Lesson 4.2 – The role of teachers
In
conclusion, after picking the social competences to work on, the role
of the teacher is to raise awareness and motivate to the process of
learning, giving clear directions on the types of behavior to follow.
“Instead of just lecturing in the classroom, teachers are facilitators
of learning, providing students with the information and tools they need
to master a subject. At times, teachers act like tutors, working with
small groups of students or individual students within the classroom or
after class. Teachers also play the role of evaluators, sometimes assessing students' abilities through formal and informal assessments,
providing suggestions for improvement and assigning grades” [1]. Many
schools are small enough so that teachers know every student. If one
method fails, teachers consult with colleagues to try something else.
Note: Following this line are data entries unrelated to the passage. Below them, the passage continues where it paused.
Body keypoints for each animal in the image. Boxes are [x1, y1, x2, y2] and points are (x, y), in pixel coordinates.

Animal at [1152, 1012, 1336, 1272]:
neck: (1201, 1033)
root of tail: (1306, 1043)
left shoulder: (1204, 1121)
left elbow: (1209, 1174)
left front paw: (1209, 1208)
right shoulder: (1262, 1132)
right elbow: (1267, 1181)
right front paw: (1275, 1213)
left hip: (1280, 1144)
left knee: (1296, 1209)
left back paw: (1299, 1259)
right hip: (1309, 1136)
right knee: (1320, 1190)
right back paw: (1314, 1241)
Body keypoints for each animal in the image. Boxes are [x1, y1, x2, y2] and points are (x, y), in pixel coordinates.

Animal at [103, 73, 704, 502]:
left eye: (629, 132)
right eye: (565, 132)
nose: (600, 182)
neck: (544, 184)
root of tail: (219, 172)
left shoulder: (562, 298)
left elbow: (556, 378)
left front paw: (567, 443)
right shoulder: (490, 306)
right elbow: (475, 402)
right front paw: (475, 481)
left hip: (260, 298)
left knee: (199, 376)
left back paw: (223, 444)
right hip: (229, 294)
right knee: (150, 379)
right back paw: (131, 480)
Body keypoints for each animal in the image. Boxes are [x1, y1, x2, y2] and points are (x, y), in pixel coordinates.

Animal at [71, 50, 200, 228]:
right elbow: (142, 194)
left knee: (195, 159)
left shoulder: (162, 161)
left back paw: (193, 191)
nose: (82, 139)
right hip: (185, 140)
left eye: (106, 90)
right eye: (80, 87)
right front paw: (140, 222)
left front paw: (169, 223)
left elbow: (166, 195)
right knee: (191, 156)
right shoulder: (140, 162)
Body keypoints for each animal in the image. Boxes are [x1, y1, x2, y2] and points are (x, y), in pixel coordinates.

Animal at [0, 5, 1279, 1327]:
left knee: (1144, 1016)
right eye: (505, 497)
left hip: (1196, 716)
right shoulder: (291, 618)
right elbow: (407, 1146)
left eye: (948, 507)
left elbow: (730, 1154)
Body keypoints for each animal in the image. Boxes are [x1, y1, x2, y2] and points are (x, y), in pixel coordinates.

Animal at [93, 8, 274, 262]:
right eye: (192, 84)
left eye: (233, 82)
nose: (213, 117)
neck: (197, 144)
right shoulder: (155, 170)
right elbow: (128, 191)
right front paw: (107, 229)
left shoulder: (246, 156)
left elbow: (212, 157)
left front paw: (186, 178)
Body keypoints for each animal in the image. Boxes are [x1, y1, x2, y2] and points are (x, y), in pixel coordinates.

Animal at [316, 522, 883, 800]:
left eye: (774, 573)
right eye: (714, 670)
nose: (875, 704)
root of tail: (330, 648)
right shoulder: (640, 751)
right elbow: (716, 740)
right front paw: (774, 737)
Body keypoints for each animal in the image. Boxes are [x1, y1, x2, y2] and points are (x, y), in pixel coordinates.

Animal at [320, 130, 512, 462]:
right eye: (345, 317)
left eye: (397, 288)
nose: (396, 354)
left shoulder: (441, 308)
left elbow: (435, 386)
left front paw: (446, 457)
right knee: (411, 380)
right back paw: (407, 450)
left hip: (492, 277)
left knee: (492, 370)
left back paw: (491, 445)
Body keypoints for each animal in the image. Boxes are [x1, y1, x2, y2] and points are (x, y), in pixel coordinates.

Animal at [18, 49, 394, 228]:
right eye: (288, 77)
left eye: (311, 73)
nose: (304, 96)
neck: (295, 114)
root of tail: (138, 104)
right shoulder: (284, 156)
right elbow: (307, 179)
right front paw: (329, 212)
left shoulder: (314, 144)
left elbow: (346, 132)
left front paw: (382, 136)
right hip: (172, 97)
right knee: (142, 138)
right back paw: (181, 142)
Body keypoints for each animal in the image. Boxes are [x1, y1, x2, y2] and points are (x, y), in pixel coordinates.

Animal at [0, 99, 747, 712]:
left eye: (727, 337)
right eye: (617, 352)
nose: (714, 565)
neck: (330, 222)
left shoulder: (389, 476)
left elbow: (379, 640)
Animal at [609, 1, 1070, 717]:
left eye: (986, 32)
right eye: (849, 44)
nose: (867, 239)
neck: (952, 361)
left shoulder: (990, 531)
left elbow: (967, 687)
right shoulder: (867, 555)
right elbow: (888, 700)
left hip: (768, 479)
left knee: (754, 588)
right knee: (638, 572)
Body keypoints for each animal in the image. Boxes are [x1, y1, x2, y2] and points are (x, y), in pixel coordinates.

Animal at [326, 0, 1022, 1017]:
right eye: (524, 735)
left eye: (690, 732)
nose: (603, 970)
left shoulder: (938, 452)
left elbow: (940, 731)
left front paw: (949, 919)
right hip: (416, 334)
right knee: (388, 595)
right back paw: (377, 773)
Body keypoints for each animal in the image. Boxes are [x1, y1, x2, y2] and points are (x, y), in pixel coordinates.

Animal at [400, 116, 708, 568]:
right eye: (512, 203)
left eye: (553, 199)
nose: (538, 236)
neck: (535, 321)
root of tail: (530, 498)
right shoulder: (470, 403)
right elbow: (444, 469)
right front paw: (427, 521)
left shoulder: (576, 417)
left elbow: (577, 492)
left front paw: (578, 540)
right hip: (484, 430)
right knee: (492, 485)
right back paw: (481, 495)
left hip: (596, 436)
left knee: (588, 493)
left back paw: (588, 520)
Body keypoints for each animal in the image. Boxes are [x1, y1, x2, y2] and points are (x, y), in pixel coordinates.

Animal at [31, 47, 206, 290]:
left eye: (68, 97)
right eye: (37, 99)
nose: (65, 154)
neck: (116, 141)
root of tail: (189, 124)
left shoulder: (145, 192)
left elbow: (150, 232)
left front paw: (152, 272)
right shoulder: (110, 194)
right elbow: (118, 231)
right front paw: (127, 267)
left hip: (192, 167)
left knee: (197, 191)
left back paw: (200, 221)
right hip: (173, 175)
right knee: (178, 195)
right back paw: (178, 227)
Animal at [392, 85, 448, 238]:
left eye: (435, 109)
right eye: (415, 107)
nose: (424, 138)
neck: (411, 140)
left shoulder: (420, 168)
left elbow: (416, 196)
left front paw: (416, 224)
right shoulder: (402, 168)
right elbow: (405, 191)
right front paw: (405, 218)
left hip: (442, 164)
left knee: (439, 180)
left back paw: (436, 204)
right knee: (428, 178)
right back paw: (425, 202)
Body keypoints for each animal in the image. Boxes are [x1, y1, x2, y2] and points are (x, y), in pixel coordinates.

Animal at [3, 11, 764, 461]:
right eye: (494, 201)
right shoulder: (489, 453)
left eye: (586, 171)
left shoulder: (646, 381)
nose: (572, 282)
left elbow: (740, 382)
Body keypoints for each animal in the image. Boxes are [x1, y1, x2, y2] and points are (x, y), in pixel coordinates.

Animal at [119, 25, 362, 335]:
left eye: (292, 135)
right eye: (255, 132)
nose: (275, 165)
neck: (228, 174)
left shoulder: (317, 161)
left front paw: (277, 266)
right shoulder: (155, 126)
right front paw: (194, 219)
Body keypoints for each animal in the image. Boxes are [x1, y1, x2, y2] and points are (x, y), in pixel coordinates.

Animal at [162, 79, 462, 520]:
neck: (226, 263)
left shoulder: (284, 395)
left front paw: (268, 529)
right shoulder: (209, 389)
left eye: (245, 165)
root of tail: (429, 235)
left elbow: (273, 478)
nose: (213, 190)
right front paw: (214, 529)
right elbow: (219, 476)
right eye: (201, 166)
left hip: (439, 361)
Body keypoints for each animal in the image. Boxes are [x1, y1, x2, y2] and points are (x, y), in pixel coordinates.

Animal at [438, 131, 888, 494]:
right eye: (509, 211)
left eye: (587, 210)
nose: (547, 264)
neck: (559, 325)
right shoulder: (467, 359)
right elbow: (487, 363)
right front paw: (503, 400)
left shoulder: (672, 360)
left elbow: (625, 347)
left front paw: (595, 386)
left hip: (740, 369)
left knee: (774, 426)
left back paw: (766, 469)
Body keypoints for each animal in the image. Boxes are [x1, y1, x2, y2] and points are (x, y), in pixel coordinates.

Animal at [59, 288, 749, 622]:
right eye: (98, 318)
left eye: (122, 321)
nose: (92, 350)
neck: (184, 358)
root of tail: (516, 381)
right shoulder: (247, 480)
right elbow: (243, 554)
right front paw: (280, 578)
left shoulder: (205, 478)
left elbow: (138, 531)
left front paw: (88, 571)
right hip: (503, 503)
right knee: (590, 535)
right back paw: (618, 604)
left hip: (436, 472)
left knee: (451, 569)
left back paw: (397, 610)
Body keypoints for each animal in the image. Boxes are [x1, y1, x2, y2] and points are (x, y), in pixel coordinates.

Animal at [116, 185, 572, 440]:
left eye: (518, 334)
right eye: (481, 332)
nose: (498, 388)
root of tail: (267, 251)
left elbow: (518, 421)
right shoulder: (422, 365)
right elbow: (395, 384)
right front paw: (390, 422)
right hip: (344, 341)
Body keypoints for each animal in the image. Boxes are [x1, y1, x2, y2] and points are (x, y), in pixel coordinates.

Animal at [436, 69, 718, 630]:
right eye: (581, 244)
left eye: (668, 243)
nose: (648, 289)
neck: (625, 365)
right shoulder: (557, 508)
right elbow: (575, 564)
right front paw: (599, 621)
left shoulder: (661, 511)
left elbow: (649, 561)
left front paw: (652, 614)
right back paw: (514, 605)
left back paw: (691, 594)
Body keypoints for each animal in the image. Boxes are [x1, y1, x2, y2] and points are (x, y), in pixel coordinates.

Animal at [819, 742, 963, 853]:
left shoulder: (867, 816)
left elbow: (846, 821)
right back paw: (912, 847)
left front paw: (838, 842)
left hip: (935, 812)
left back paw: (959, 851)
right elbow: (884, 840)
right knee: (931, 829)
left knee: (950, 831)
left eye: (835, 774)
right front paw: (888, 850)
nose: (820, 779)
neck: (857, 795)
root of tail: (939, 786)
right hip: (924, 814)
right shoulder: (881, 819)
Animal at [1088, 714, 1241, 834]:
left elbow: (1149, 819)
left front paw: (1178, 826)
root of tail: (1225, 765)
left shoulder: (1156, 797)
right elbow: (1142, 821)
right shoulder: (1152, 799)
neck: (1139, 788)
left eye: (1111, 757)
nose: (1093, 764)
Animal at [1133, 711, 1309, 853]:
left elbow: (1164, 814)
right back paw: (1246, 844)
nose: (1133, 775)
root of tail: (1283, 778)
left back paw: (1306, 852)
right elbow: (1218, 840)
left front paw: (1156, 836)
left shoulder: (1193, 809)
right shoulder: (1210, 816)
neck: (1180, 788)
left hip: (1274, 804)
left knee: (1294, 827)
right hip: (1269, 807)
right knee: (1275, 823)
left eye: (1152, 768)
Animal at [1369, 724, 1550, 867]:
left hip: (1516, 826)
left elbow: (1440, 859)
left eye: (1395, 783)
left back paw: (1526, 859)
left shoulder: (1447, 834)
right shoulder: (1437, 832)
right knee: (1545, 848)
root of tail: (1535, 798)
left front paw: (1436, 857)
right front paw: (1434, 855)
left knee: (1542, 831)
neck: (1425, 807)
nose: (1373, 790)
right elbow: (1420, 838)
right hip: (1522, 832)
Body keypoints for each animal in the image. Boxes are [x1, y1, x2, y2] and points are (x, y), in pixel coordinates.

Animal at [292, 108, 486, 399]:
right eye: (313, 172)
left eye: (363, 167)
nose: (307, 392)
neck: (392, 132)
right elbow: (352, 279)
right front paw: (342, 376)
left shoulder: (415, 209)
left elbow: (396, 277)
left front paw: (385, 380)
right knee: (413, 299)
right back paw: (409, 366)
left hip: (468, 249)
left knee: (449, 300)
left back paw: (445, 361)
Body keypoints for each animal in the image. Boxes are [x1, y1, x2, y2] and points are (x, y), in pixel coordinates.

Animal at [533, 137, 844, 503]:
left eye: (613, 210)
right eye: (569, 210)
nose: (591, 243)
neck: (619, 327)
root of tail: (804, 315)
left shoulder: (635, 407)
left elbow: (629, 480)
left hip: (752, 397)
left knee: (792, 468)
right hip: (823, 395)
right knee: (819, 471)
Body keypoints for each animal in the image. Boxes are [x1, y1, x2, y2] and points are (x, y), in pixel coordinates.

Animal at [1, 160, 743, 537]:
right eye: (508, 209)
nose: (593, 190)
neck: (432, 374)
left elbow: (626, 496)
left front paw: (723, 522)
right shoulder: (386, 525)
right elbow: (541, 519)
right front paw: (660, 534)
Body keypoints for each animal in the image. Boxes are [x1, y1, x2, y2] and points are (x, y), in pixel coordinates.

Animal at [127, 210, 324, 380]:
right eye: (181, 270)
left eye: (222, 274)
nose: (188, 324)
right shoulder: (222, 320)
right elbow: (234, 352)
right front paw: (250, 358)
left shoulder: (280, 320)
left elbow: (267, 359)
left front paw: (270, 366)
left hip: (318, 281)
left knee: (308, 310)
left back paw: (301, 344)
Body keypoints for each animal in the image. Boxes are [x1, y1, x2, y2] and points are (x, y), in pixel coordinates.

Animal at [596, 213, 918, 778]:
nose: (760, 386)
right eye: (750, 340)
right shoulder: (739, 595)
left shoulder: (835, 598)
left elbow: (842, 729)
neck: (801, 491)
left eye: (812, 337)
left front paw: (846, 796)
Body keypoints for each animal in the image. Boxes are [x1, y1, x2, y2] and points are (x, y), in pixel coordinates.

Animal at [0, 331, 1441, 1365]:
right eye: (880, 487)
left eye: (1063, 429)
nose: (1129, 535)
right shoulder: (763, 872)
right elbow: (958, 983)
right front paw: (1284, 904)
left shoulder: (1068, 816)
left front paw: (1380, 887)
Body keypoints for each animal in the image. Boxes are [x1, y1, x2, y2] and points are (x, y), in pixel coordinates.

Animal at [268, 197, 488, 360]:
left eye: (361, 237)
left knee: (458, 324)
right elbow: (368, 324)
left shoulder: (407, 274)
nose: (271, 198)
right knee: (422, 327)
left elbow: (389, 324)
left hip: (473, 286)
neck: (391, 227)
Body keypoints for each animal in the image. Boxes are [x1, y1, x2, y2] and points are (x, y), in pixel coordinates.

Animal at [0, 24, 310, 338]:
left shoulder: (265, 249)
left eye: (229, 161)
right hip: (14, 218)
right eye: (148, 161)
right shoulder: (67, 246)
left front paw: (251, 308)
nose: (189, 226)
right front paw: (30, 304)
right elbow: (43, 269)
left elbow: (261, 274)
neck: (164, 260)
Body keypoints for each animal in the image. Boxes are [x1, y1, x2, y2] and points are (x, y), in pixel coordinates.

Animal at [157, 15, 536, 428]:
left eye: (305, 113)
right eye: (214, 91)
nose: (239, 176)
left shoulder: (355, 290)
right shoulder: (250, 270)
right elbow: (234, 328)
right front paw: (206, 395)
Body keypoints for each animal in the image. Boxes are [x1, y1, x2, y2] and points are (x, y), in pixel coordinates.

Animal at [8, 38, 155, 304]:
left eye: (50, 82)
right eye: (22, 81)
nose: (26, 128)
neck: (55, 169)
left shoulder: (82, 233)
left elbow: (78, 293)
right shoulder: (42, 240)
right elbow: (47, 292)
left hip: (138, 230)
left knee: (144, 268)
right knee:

They seem to relish the challenges. Moreover, as a worldwide approach,
governments promote and stress on using tests and other methods to
measure teachers firstly, and to have then teachers measuring students, a
philosophy that would not root in Finland.“I think, in fact, teachers
would tear off their shirts,” said Timo Heikkinen, a Helsinki principal
with 24 years of teaching experience,“If you only measure the
statistics, you miss the human aspect.” [2]
In Finland, and in many other schools in the Scandinavian countries, there are no mandated standardized tests, apart from one exam at the end of students’senior year in high school. There are no rankings, no comparisons or competition between students, schools or regions. Finland’s schools are publicly funded. The people in the government agencies running them, from national officials to local authorities, are educators, not business people, military leaders or career politicians. Every school has the same national goals and draws from the same pool of university-trained educators. The result is that a Finnish child has a good shot at getting the same quality education no matter whether he or she lives in a rural village or a university town. The differences between weakest and strongest students are the smallest in the world, according to the most recent survey by the Organization for Economic Co-operation and Development (OECD). “Equality is the most important word in Finnish education. All political parties on the right and left agree on this,” said Olli Luukkainen, president of Finland’s powerful teachers union. As a consequence, “We prepare children to learn how to learn, not how to take a test,” said Pasi Sahlberg, a former math and physics teacher who is now in Finland’s Ministry of Education and Culture.“We are not much interested in PISA. It’s not what we are about.”